The illegality of imposing secrecy on documents that concern human rights and freedoms was confirmed to Nezavisimaya gazeta by retired federal judge, MHG member Sergei Pashin: “In fact, this is what is going on, there are a great many closed departmental acts, and sometimes they even run counter to law.” Different kinds of orders and instructions cannot go into effect unless they are published and officially registered at the Justice Ministry, but that’s only in theory. Given this, how can anyone dispute a provision whose existence one can only infer?

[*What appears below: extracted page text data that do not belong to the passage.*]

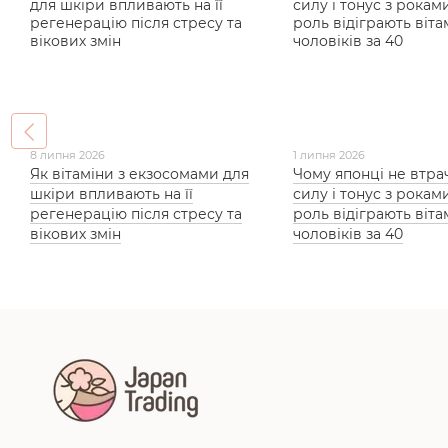
8 липня 2026
1 липня 2026
Як вітаміни з екзосомами для
Чому японці не втра
шкіри впливають на її
силу і тонус з роками
регенерацію після стресу та
роль відіграють віта
вікових змін
чоловіків за 40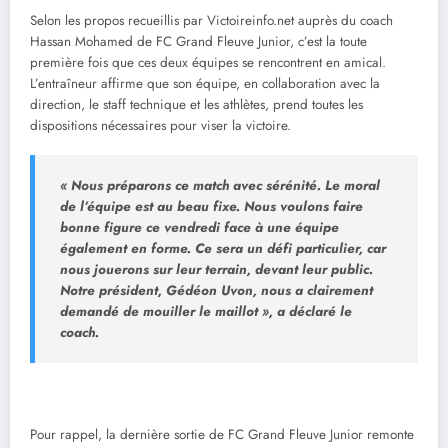
Selon les propos recueillis par Victoireinfo.net auprès du coach
Hassan Mohamed de FC Grand Fleuve Junior, c’est la toute
première fois que ces deux équipes se rencontrent en amical.
L’entraîneur affirme que son équipe, en collaboration avec la
direction, le staff technique et les athlètes, prend toutes les
dispositions nécessaires pour viser la victoire.
« Nous préparons ce match avec sérénité. Le moral
de l’équipe est au beau fixe. Nous voulons faire
bonne figure ce vendredi face à une équipe
également en forme. Ce sera un défi particulier, car
nous jouerons sur leur terrain, devant leur public.
Notre président, Gédéon Uvon, nous a clairement
demandé de mouiller le maillot », a déclaré le
coach.
Pour rappel, la dernière sortie de FC Grand Fleuve Junior remonte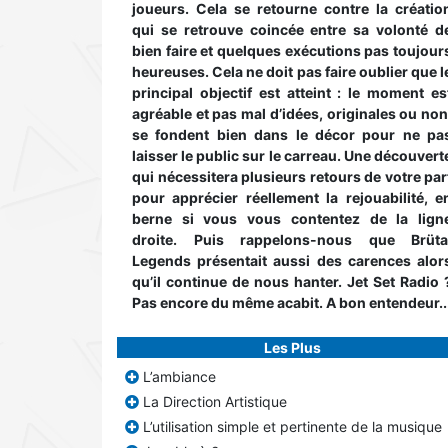
joueurs. Cela se retourne contre la créatio
qui se retrouve coincée entre sa volonté d
bien faire et quelques exécutions pas toujour
heureuses. Cela ne doit pas faire oublier que l
principal objectif est atteint : le moment es
agréable et pas mal d’idées, originales ou non
se fondent bien dans le décor pour ne pa
laisser le public sur le carreau. Une découvert
qui nécessitera plusieurs retours de votre par
pour apprécier réellement la rejouabilité, e
berne si vous vous contentez de la lign
droite. Puis rappelons-nous que Brüta
Legends présentait aussi des carences alor
qu’il continue de nous hanter. Jet Set Radio 
Pas encore du même acabit. A bon entendeur..
Les Plus
L’ambiance
La Direction Artistique
L’utilisation simple et pertinente de la musique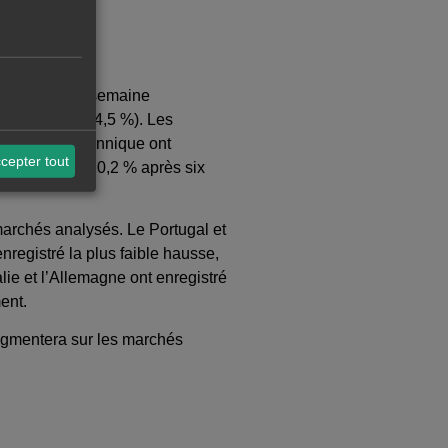
 rapport à la semaine
hé français (-4,5 %). Les
agnol et britannique ont
cepter tout
a augmenté de 0,2 % après six
marchés analysés. Le Portugal et
nregistré la plus faible hausse,
lie et l’Allemagne ont enregistré
ent.
gmentera sur les marchés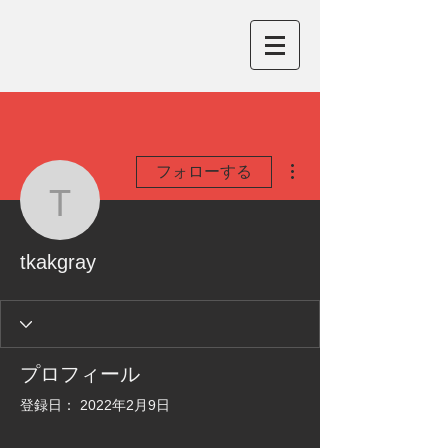
その他
フォローする
tkakgray
tkakgray
プロフィール
登録日： 2022年2月9日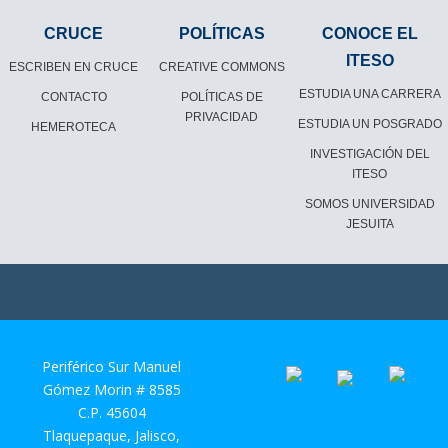
CRUCE
POLÍTICAS
CONOCE EL
ITESO
ESCRIBEN EN CRUCE
CREATIVE COMMONS
ESTUDIA UNA CARRERA
CONTACTO
POLÍTICAS DE
PRIVACIDAD
ESTUDIA UN POSGRADO
HEMEROTECA
INVESTIGACIÓN DEL
ITESO
SOMOS UNIVERSIDAD
JESUITA
Periférico Sur Manuel
Gómez Morin # 8585
C.P. 45604
Tlaquepaque, Jalisco,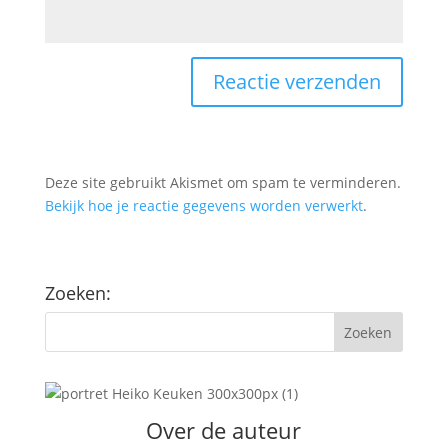
Deze site gebruikt Akismet om spam te verminderen.
Bekijk hoe je reactie gegevens worden verwerkt
.
Zoeken:
Over de auteur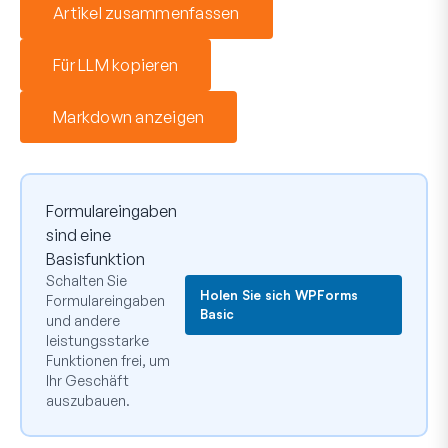
Artikel zusammenfassen
Für LLM kopieren
Markdown anzeigen
Formulareingaben
sind eine
Basisfunktion
Schalten Sie
Holen Sie sich WPForms
Formulareingaben
Basic
und andere
leistungsstarke
Funktionen frei, um
Ihr Geschäft
auszubauen.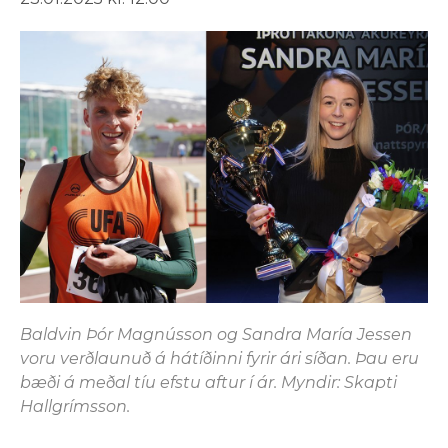
Baldvin Þór Magnússon og Sandra María Jessen
voru verðlaunuð á hátíðinni fyrir ári síðan. Þau eru
bæði á meðal tíu efstu aftur í ár. Myndir: Skapti
Hallgrímsson.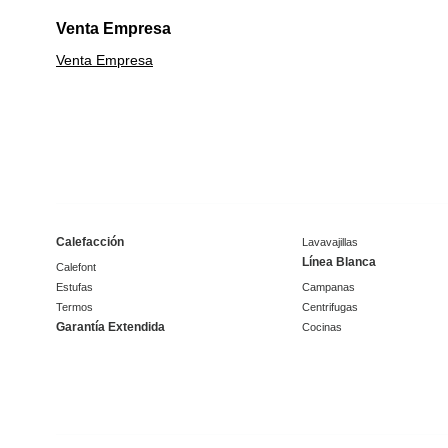
Venta Empresa
Venta Empresa
Calefacción
Lavavajillas
Línea Blanca
Calefont
Estufas
Campanas
Termos
Centrifugas
Garantía Extendida
Cocinas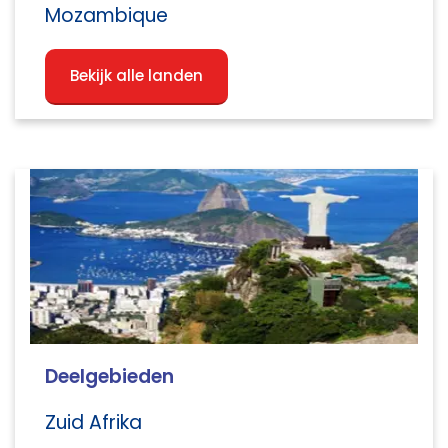
Mozambique
Bekijk alle landen
Deelgebieden
Zuid Afrika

According to him, the legal system looks like an inverted pyramid, with the Constitution at the bottom along with the laws, and on top of them a mountain of substatutory acts. There has been a slew of departmental provision-making, moreover there can be decisions from various structures regarding the same subject, and in addition all this is continuously being “perfected,” making it impossible to follow. As Pashin said, this is a permanent game: improve the law and worsen implementing instructions, thus the situation also affects the Justice Ministry’s humanizing promises. Even now, a prisoner is put in a punishment cell supposedly under one DSP order and is denied his correspondence under another order, but one also under the DSP stamp. In short, he emphasized, there is logic to the idea that “a person is not the law’s subject but its object, against whom force and power are applied.”